Cette analyse ouvre une nouvelle perspective sur l’expansion coloniale de la Chine des Ming dans la Zomia. Bien sûr, l’histoire racontée ici ne change rien à ce qui s’est passé dans la longue durée, à savoir l’absorption progressive de la Zomia par le pouvoir impérial, largement achevée au xviiie siècleFootnote 112. Alors que la rhétorique impériale présenta cette absorption comme une mission civilisatrice, la réalité sur le terrain était bien plus complexe et marquée par un double phénomène de violence militaire et d’ethnicisation culturelle, clairement illustré par les cas du Duzhang et de Bozhou. Cependant, en mettant au cœur de l’analyse l’acquisition de main-d’œuvre, nous pouvons dépasser une lecture téléologique de l’incorporation des frontières et trouver un moment historique où la colonisation n’était pas encore une fatalité. Bien loin d’un projet expansionniste cohérent, l’État Ming adopta une gestion pragmatique et souvent improvisée de ses frontières. Au début de la dynastie, la cour avait intégré des nœuds stratégiques clefs, tels que le Duzhang, dans l’appareil bureaucratique officiel. Cependant, lorsque les coûts de l’administration directe se révélèrent prohibitifs, elle se montra disposée à revenir à une forme d’administration indirecte confiée aux chefs locaux. Dans le même temps, les Ming expérimentèrent également d’autres modes de contrôle, tels que les interventions juridiques volontaristes observées à Bozhou. Ces différentes stratégies ne reflétaient pas une logique coloniale unique, mais une réponse pragmatique et évolutive aux transformations des rapports du travail, de pouvoir et de résistance à la périphérie impériale.

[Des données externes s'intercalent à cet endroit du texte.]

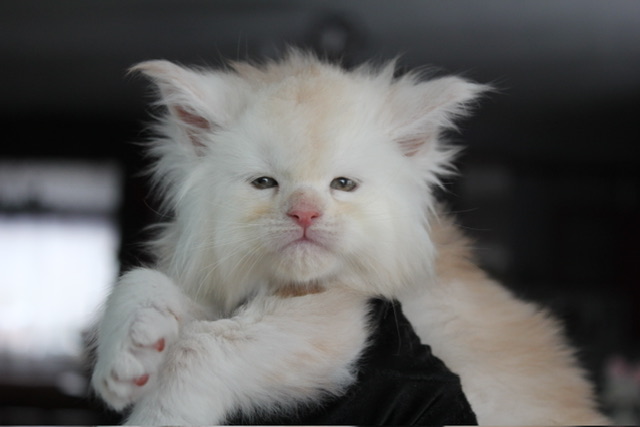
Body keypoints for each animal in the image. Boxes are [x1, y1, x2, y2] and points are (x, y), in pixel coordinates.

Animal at [91, 50, 608, 425]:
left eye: (343, 185)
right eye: (265, 183)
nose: (305, 212)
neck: (293, 287)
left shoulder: (341, 320)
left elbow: (199, 348)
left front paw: (158, 416)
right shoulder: (224, 290)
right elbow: (143, 283)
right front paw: (130, 353)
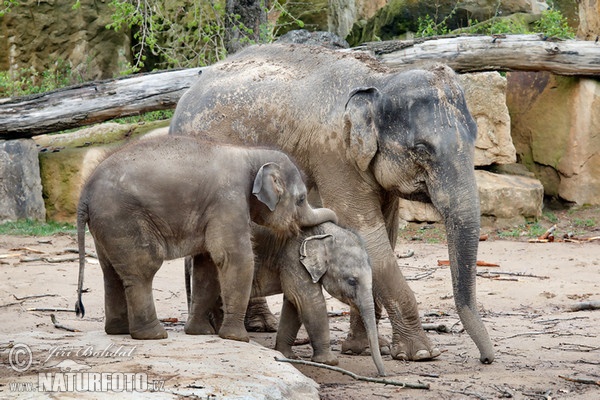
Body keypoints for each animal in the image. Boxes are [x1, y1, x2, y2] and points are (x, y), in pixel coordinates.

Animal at [74, 135, 338, 340]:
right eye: (302, 199)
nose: (333, 223)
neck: (250, 153)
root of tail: (84, 195)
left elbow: (207, 265)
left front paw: (200, 333)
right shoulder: (228, 200)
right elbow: (235, 258)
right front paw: (237, 338)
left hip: (107, 227)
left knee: (111, 272)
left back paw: (119, 331)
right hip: (123, 219)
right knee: (143, 269)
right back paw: (153, 335)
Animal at [185, 223, 386, 376]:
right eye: (351, 281)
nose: (381, 374)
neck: (322, 233)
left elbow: (293, 303)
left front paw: (286, 355)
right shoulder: (293, 256)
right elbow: (309, 301)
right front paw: (329, 362)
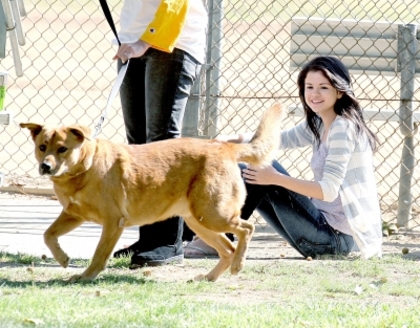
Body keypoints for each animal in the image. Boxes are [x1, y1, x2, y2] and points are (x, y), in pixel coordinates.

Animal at [19, 104, 282, 282]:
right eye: (42, 147)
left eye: (62, 149)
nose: (46, 167)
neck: (85, 167)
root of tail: (225, 146)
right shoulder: (73, 215)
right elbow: (48, 235)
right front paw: (63, 258)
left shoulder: (113, 222)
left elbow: (99, 254)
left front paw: (87, 276)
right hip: (199, 221)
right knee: (227, 249)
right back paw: (209, 277)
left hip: (214, 215)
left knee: (247, 229)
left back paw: (238, 265)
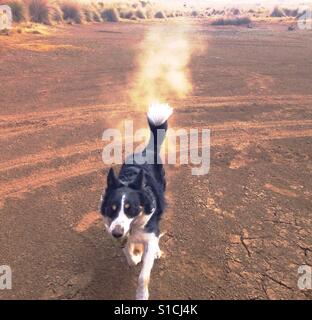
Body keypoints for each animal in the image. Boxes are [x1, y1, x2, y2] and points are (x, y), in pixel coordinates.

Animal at [100, 103, 173, 300]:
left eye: (130, 208)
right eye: (112, 208)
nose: (116, 234)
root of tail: (147, 150)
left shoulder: (148, 231)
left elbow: (143, 276)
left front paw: (142, 295)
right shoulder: (118, 231)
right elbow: (129, 253)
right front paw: (135, 256)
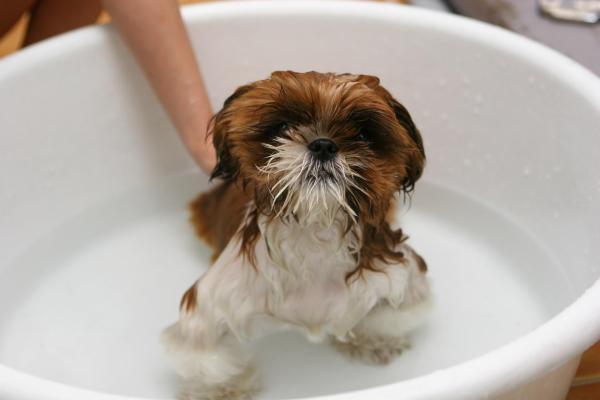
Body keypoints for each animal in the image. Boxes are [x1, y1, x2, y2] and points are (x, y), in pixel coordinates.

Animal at [162, 72, 428, 400]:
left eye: (363, 134)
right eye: (282, 127)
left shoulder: (398, 275)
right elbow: (206, 357)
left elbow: (385, 317)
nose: (323, 144)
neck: (314, 233)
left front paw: (372, 341)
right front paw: (222, 389)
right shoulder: (211, 306)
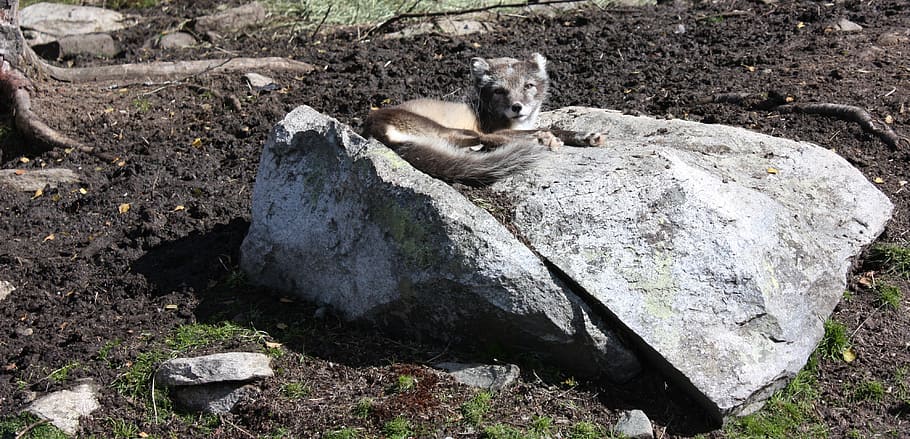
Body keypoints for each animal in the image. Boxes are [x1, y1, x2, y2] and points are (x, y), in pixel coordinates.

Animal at [363, 53, 605, 186]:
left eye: (528, 86)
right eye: (499, 91)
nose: (517, 107)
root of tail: (373, 126)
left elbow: (558, 128)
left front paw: (585, 136)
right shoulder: (495, 130)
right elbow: (549, 127)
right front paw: (547, 136)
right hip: (457, 130)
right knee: (484, 141)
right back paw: (540, 140)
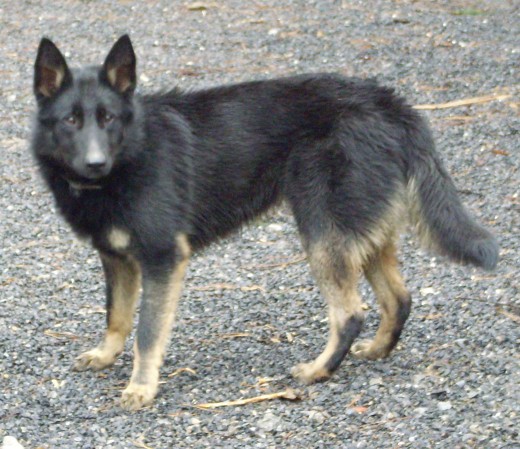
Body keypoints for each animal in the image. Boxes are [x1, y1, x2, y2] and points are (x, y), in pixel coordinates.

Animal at [29, 36, 500, 410]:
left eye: (108, 118)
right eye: (71, 120)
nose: (95, 163)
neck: (132, 151)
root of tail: (392, 105)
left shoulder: (163, 259)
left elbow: (146, 332)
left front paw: (142, 387)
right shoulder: (117, 259)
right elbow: (117, 315)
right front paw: (106, 354)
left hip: (322, 233)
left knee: (349, 313)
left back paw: (318, 370)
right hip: (360, 233)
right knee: (399, 299)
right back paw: (377, 351)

C’est dans ce contexte de fluidité que l’État Ming se retrouva en concurrence directe avec des régimes autochtones qui émergeaient le long de sa frontière sud-ouest. Les deux camps avaient compris que le succès dépendait de leur capacité à mobiliser de la main-d’œuvre et des savoir-faire dans ces hautes terres faiblement peuplées. La concurrence féroce pour les ressources humaines entraîna une augmentation des flux migratoires et fit ensuite émerger des régimes hybrides tels que ceux de Bozhou et du Duzhang. Ces entités politiques ont tiré une influence politique et économique considérable de l’intégration des captifs et des migrants Ming, au point de mettre à mal le discours officiel Ming qui faisait des « barbares » des sujets passifs en attente de sinisation. En effet, ce n’est qu’après le démantèlement de ces régimes hybrides par l’armée Ming que des groupes tels que les populations autochtones de Bozhou furent requalifiés, dans le discours impérial, en « barbares » ethniquement distincts.
En définitive, ce qui était devenu « illisible » dans la Zomia sous la dynastie Ming, ce n’était pas la présence de réfugiés anarchistes fuyant l’État – comme le suggère la thèse de J. C. Scott –, mais le souvenir de ce moment hybride : une période d’interrègne instable et dynamique au cours de laquelle les migrations transfrontalières ont brouillé les frontières entre empire et périphérie, civilisation et barbarie, gouvernants et gouvernés.